Linear combination of symmetric matrices

Let $A, B, C, D$ be four linearly independent symmetric 3 x 3-matrices over $\mathbb K$. Show that some linear combination of these matrices is a matrix of rank 1.

I know it is supposed to be a question in Algebraic Geometry, so it must be interesting :)

Solution 1:

First, you need to assume that $\mathbb{K}$ is algebraically closed. For instance, over $\mathbb{R}$, take

$$ A=\left(\begin{array}{ccc}1& 0& 0 \\0&-1&0\\0&0&0 \end{array}\right),B=\left(\begin{array}{ccc}0& 0& 0 \\0&-1&0\\0&0&1 \end{array}\right),C=\left(\begin{array}{ccc}0& 0& 1 \\0&0&0\\1&0&0 \end{array}\right),D=\left(\begin{array}{ccc}0& 0& 0 \\0&0&1\\0&1&0 \end{array}\right) $$ The matrices are linearly independent, and each has rank 2. But no linear combination gives a rank 1 matrix. (Over $\mathbb{C}$ you can take $c_1=1,c_2=-1,c_3=i,c_4=0$.)
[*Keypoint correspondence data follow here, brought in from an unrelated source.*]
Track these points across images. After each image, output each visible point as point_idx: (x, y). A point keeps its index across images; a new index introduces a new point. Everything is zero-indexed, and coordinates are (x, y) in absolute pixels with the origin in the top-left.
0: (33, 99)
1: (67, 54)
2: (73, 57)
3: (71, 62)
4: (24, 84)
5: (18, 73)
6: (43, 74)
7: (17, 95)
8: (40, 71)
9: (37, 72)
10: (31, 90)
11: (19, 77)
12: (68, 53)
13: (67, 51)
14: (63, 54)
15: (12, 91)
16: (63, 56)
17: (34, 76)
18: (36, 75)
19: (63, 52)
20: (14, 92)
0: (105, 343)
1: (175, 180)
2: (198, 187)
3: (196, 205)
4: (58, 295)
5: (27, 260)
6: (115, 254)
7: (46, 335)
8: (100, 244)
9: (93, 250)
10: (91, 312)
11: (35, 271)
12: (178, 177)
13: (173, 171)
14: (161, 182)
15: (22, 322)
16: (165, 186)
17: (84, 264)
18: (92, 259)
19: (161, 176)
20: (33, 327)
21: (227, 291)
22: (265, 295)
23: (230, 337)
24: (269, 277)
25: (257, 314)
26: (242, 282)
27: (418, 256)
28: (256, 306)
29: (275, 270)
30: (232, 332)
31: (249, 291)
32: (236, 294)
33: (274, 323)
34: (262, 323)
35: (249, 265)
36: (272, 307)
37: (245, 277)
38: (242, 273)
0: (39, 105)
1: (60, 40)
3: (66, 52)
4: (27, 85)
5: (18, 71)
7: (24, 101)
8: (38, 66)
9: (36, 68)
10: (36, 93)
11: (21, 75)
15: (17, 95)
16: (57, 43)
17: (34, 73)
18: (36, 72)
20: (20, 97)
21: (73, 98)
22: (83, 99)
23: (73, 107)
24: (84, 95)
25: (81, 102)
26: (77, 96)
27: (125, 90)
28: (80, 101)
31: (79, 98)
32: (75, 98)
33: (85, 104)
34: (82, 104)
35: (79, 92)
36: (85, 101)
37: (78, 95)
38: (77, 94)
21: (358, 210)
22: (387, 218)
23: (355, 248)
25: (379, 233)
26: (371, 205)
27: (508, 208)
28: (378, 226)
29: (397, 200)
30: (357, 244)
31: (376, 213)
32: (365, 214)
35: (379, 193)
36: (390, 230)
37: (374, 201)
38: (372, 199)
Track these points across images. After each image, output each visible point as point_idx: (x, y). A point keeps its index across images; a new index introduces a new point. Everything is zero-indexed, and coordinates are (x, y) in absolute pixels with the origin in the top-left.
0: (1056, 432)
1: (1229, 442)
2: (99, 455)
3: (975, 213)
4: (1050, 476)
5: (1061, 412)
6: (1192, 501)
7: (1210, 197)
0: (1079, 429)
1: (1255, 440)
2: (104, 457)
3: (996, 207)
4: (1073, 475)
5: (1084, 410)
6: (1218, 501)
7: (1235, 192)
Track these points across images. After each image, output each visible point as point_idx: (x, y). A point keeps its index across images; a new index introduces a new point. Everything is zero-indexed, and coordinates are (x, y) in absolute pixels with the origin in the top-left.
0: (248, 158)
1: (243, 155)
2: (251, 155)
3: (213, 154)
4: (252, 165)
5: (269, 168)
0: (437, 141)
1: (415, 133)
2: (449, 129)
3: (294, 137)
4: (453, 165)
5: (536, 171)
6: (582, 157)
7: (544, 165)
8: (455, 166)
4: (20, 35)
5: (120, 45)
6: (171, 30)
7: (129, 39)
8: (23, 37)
So suppose $\mathbb{K}$ is algebraically closed. You may as well show that some combination of the matrices factors as the product $\alpha\alpha'$ for some non-zero vector $\alpha\in \mathbb{K}^3$. Thus you want to solve for $$ \alpha\alpha'=\sum_{i}c_iA_i $$ where the left hand side is $$ \alpha\alpha'=\left(\begin{array}{ccc}\alpha_1^2& \alpha_1\alpha_2& \alpha_1\alpha_3\\\alpha_1\alpha_2&\alpha_2^2&\alpha_2\alpha_3\\\alpha_1\alpha_3&\alpha_2\alpha_3&\alpha_3^2 \end{array}\right). $$ By symmetry, you only need to solve for the upper half. This gives you 7 indeterminates $(\alpha_i,c_i)$'s and 6 equations - call them $f_j$'s. Now each equation drops the dimension of $\mathbb{K}[\alpha_i,c_i]$ by at most 1. More precisely, set $X=\mathrm{Spec}(K[\alpha_i,c_i]/(f_j))$. Then $X$ has dimension at least 1 as a variety. Now if $\mathbb{K}$ is algebraically closed, the points on $X$ are geometric, i.e., they are elements in $\mathbb{K}^3$. Now (by the assumption of linear independence), the set of points on $X$ at which $\alpha\alpha'$ has rank 0 is a subvariety of dimension 0 (namely, it is the origin). So you can pick any point outside of it (which exists by dimension reasons) and this gives you a pair $(\alpha_i,c_i)$ such that $\alpha\alpha'$ is rank 1.